[[ INPUT MATERIAL, beginning ]]

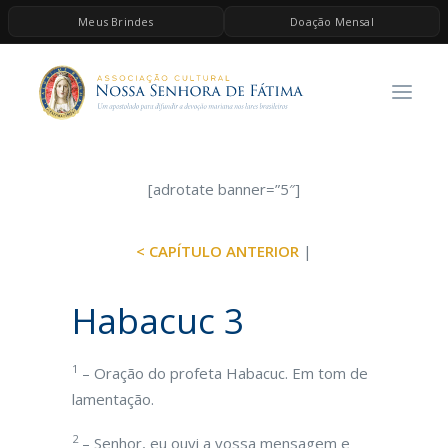
Meus Brindes
Doação Mensal
HOME
A ASSOCIAÇÃO
CONTEÚDOS DE MARIA
ESPIRITUALIDADE
[adrotate banner=”5″]
AS MELHORES MÚSICAS CATÓLICAS
< CAPÍTULO ANTERIOR
|
BRINDES
QUERO DOAR
Habacuc 3
1
– Oração do profeta Habacuc. Em tom de
lamentação.
2
– Senhor, eu ouvi a vossa mensagem e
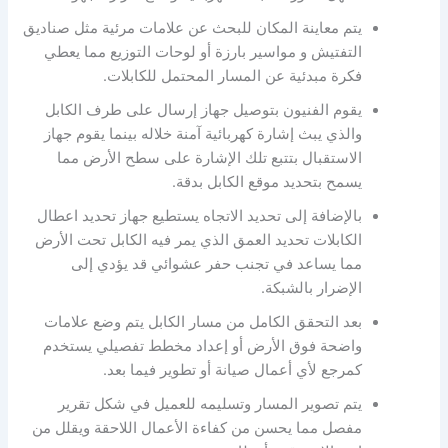
يتم معاينة المكان للبحث عن علامات مرئية مثل صناديق
التفتيش و مواسير بارزة أو لوحات التوزيع مما يعطي
فكرة مبدئية عن المسار المحتمل للكابلات.
يقوم الفنيون بتوصيل جهاز إرسال على طرف الكابل
والذي يبث إشارة كهربائية آمنة خلاله بينما يقوم جهاز
الاستقبال بتتبع تلك الإشارة على سطح الأرض مما
يسمح بتحديد موقع الكابل بدقة.
بالإضافة إلى تحديد الاتجاه يستطيع جهاز تحديد اعطال
الكابلات تحديد العمق الذي يمر فيه الكابل تحت الأرض
مما يساعد في تجنب حفر عشوائي قد يؤدي إلى
الإضرار بالشبكة.
بعد التحقق الكامل من مسار الكابل يتم وضع علامات
واضحة فوق الأرض أو إعداد مخطط تفصيلي يستخدم
كمرجع لأي أعمال صيانة أو تطوير فيما بعد.
يتم تصوير المسار وتسليمه للعميل في شكل تقرير
مفصل مما يحسن من كفاءة الأعمال اللاحقة ويقلل من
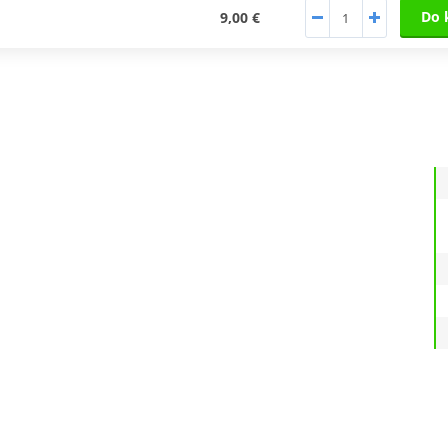
Do 
9,00 €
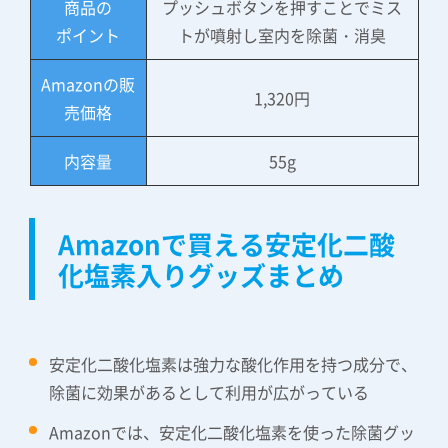
商品の
プッシュボタンを押すことでミス
ポイント
トが噴射し室内を除菌・消臭
Amazonの販
1,320円
売価格
内容量
55g
Amazonで買える安定化二酸
化塩素入りグッズまとめ
安定化二酸化塩素は強力な酸化作用を持つ成分で、
除菌に効果があるとして利用が広がっている
Amazonでは、安定化二酸化塩素を使った除菌グッ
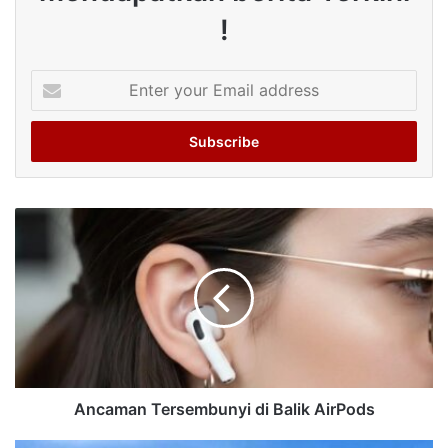
!
Enter
your
Email
address
Ancaman Tersembunyi di Balik AirPods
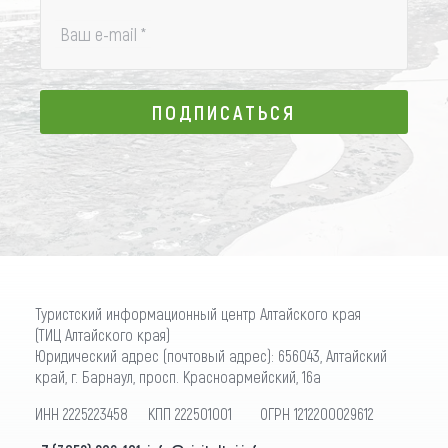
Ваш e-mail
*
ПОДПИСАТЬСЯ
ПОДПИСАТЬСЯ
Туристский информационный центр Алтайского края
(ТИЦ Алтайского края)
Юридический адрес (почтовый адрес): 656043, Алтайский
край, г. Барнаул, просп. Красноармейский, 16а
ИНН 2225223458 КПП 222501001 ОГРН 1212200029612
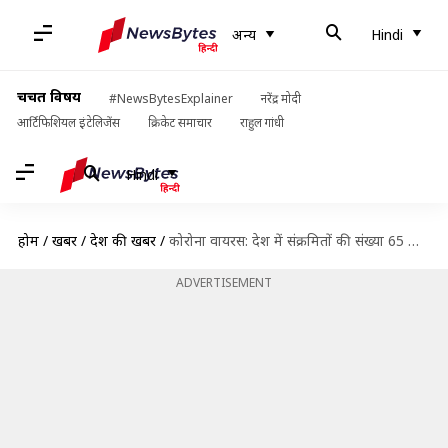
अन्य
Hindi
चर्चित विषय
#NewsBytesExplainer
नरेंद्र मोदी
आर्टिफिशियल इंटेलिजेंस
क्रिकेट समाचार
राहुल गांधी
Hindi
होम
/
खबरें
/
देश की खबरें
/
कोरोना वायरस: देश में संक्रमितों की संख्या 65 लाख पार, बीते दिन 75,829 नए मामले
ADVERTISEMENT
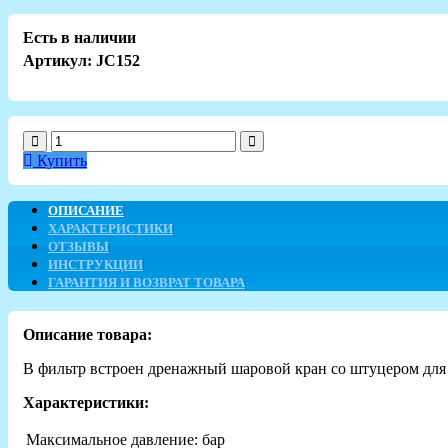
Есть в наличии
Артикул: JC152
Купить
ОПИСАНИЕ
ХАРАКТЕРИСТИКИ
ОТЗЫВЫ
ИНСТРУКЦИИ
ГАРАНТИЯ И ВОЗВРАТ ТОВАРА
Описание товара:
В фильтр встроен дренажный шаровой кран со штуцером для 
Характеристики:
Максимальное давление:
бар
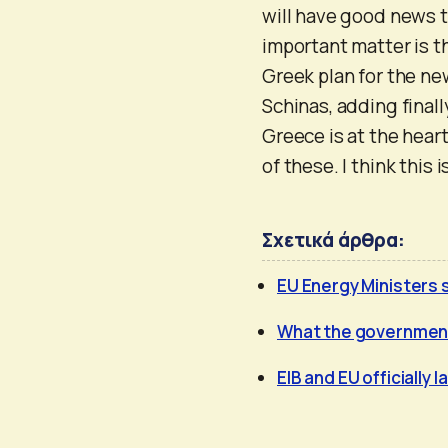
will have good news t
important matter is th
Greek plan for the ne
Schinas, adding finally
Greece is at the heart
of these. I think this 
Σχετικά άρθρα:
EU Energy Ministers s
What the government 
EIB and EU officially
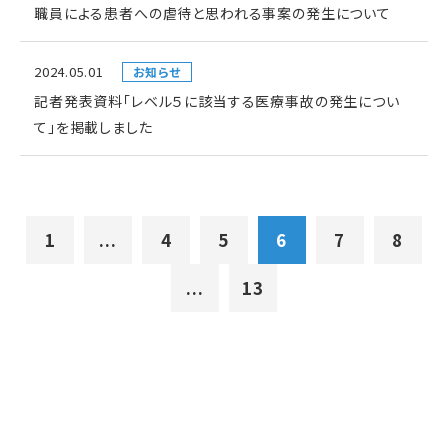
職員による患者への虐待と思われる事案の発生について
2024.05.01
お知らせ
記者発表資料「レベル５に該当する医療事故の発生につい
て」を掲載しました
1
...
4
5
6
7
8
...
13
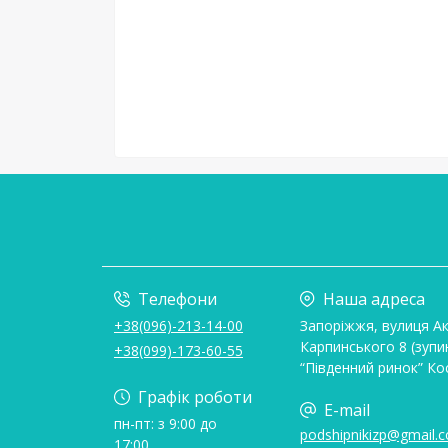
Телефони
Наша адреса
+38(096)-213-14-00
Запоріжжя, вулиця А
Карпинського 8 (зупи
+38(099)-173-60-55
“Південний ринок” Ко
Графік роботи
E-mail
пн-пт: з 9:00 до
podshipnikizp@gmail.
17:00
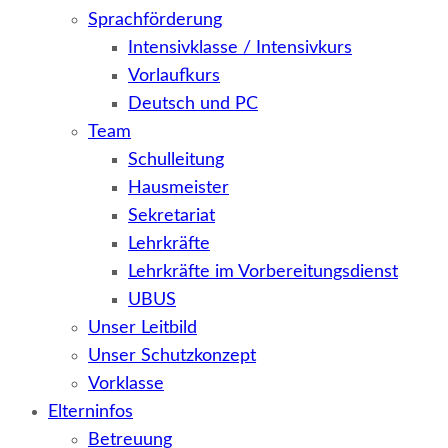
Sprachförderung
Intensivklasse / Intensivkurs
Vorlaufkurs
Deutsch und PC
Team
Schulleitung
Hausmeister
Sekretariat
Lehrkräfte
Lehrkräfte im Vorbereitungsdienst
UBUS
Unser Leitbild
Unser Schutzkonzept
Vorklasse
Elterninfos
Betreuung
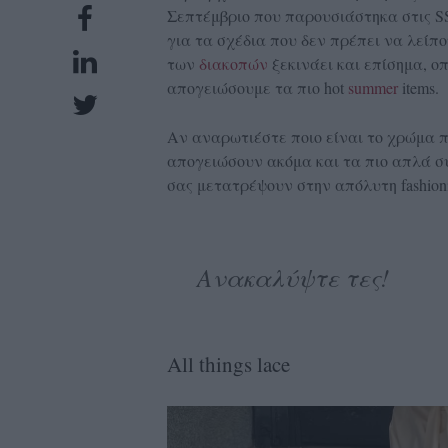
Σεπτέμβριο που παρουσιάστηκα στις S
UBSCRIPTIONS
για τα σχέδια που δεν πρέπει να λείπο
GLOW
των
διακοπών
ξεκινάει και επίσημα, ο
IVING
απογειώσουμε τα πιο hot
summer
items.
0
Αν αναρωτιέστε ποιο είναι το χρώμα πο
ρόνια
απογειώσουν ακόμα και τα πιο απλά σύ
σας μετατρέψουν στην απόλυτη fashioni
NEW
ISSUE
Ανακαλύψτε τες!
ροι
All things lace
ρήσης
ολιτική
πορρήτου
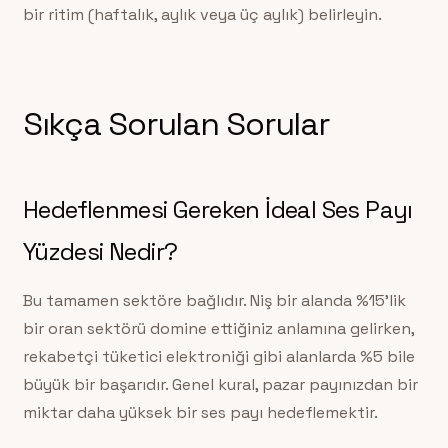
bir ritim (haftalık, aylık veya üç aylık) belirleyin.
Sıkça Sorulan Sorular
Hedeflenmesi Gereken İdeal Ses Payı
Yüzdesi Nedir?
Bu tamamen sektöre bağlıdır. Niş bir alanda %15’lik
bir oran sektörü domine ettiğiniz anlamına gelirken,
rekabetçi tüketici elektroniği gibi alanlarda %5 bile
büyük bir başarıdır. Genel kural, pazar payınızdan bir
miktar daha yüksek bir ses payı hedeflemektir.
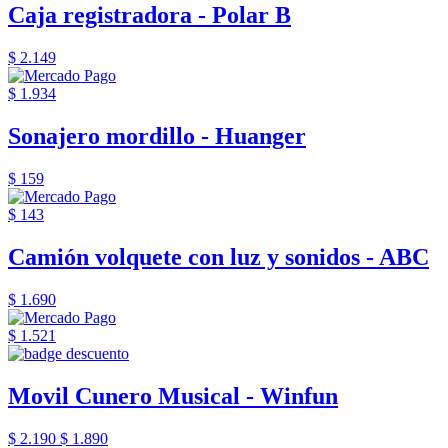
Caja registradora - Polar B
$ 2.149
$ 1.934
Sonajero mordillo - Huanger
$ 159
$ 143
Camión volquete con luz y sonidos - ABC
$ 1.690
$ 1.521
Movil Cunero Musical - Winfun
$ 2.190
$ 1.890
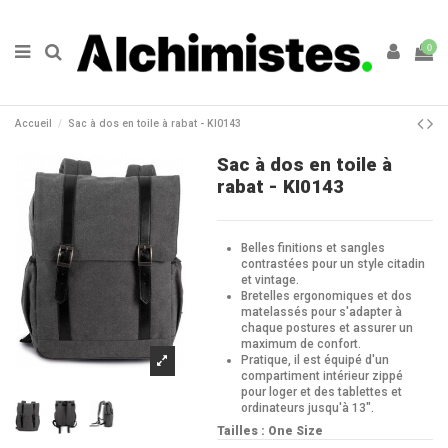
0
Accueil
Sac à dos en toile à rabat - KI0143
Sac à dos en toile à
rabat - KI0143
Belles finitions et sangles
contrastées pour un style citadin
et vintage.
Bretelles ergonomiques et dos
matelassés pour s'adapter à
chaque postures et assurer un
maximum de confort.
Pratique, il est équipé d'un
compartiment intérieur zippé
pour loger et des tablettes et
ordinateurs jusqu'à 13".
Tailles : One Size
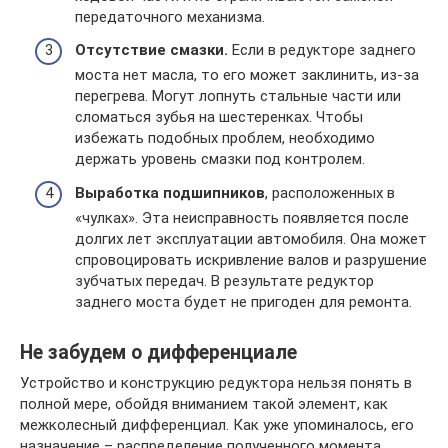
передаточного механизма.
Отсутствие смазки.
Если в редукторе заднего
моста нет масла, то его может заклинить, из-за
перегрева. Могут лопнуть стальные части или
сломаться зубья на шестеренках. Чтобы
избежать подобных проблем, необходимо
держать уровень смазки под контролем.
Выработка подшипников
, расположенных в
«чулках». Эта неисправность появляется после
долгих лет эксплуатации автомобиля. Она может
спровоцировать искривление валов и разрушение
зубчатых передач. В результате редуктор
заднего моста будет не пригоден для ремонта.
Не забудем о дифференциале
Устройство и конструкцию редуктора нельзя понять в
полной мере, обойдя вниманием такой элемент, как
межколесный дифференциал. Как уже упоминалось, его
назначение – распределение полученного момента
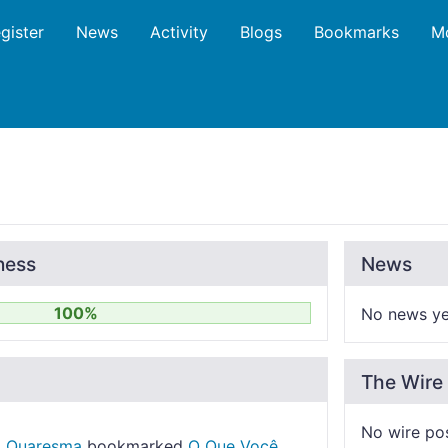
gister
News
Activity
Blogs
Bookmarks
M
ness
News
100%
No news ye
The Wire
No wire po
o Quaresma
bookmarked
O Que Você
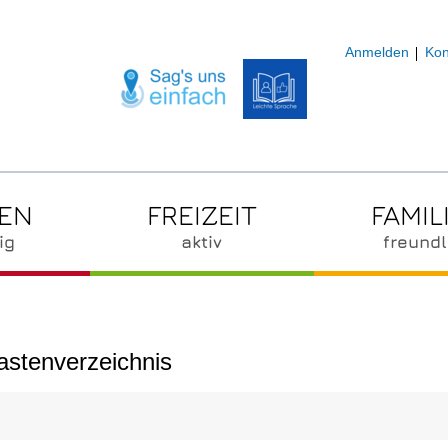
Anmelden
Kon
ZEN
FREIZEIT
FAMIL
ig
aktiv
freundl
lastenverzeichnis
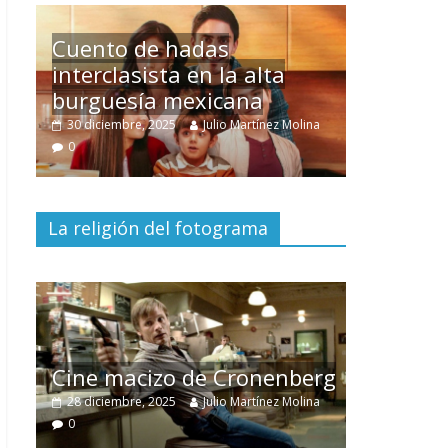
Un hombre entre dos
mundos
na
15 mayo, 2026
Julio Martínez Molina
0
La religión del fotograma
El documental
Nuestra
tierra
y el despojo de los
erg
pueblos originarios
na
30 junio, 2026
Julio Martínez Molina
0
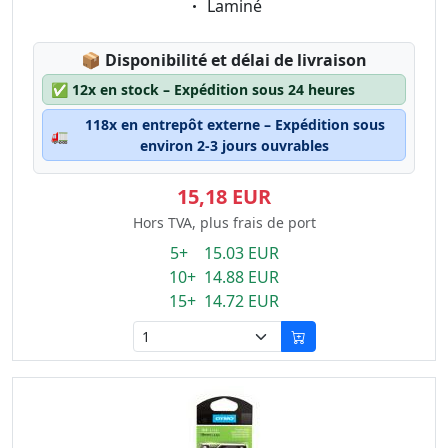
Eigenschaft:
Laminé
Lagerstatus:
📦
Disponibilité et délai de livraison
✅
12x en stock – Expédition sous 24 heures
118x en entrepôt externe – Expédition sous
🚛
environ 2-3 jours ouvrables
15,18 EUR
Hors TVA, plus frais de port
5+ 15.03 EUR
10+ 14.88 EUR
15+ 14.72 EUR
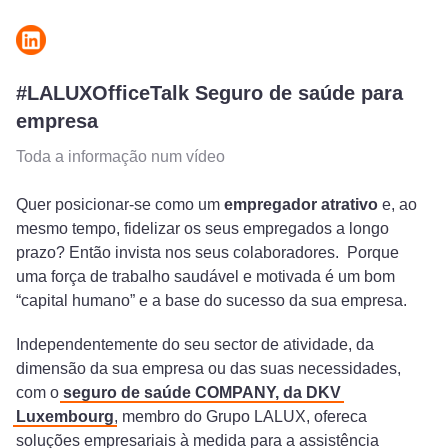
#LALUXOfficeTalk Seguro de saúde para
empresa
Toda a informação num vídeo
Quer posicionar-se como um
empregador atrativo
e, ao
mesmo tempo, fidelizar os seus empregados a longo
prazo? Então invista nos seus colaboradores. Porque
uma força de trabalho saudável e motivada é um bom
“capital humano” e a base do sucesso da sua empresa.
Independentemente do seu sector de atividade, da
dimensão da sua empresa ou das suas necessidades,
com o
seguro de saúde COMPANY, da DKV
Luxembourg
, membro do Grupo LALUX, ofereca
soluções empresariais à medida para a assistência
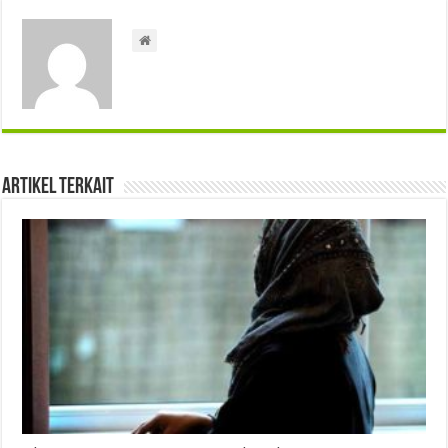
Artikel Terkait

[[ INPUT MATERIAL, end ]]

- [WHAT YOU NEED TO DO]:
Wherever the string "может" is found in the entries, copy the line it sits in.

- [SOLUTION FOR THIS TASK]:
моста нет масла, то его может заклинить, из-за
долгих лет эксплуатации автомобиля. Она может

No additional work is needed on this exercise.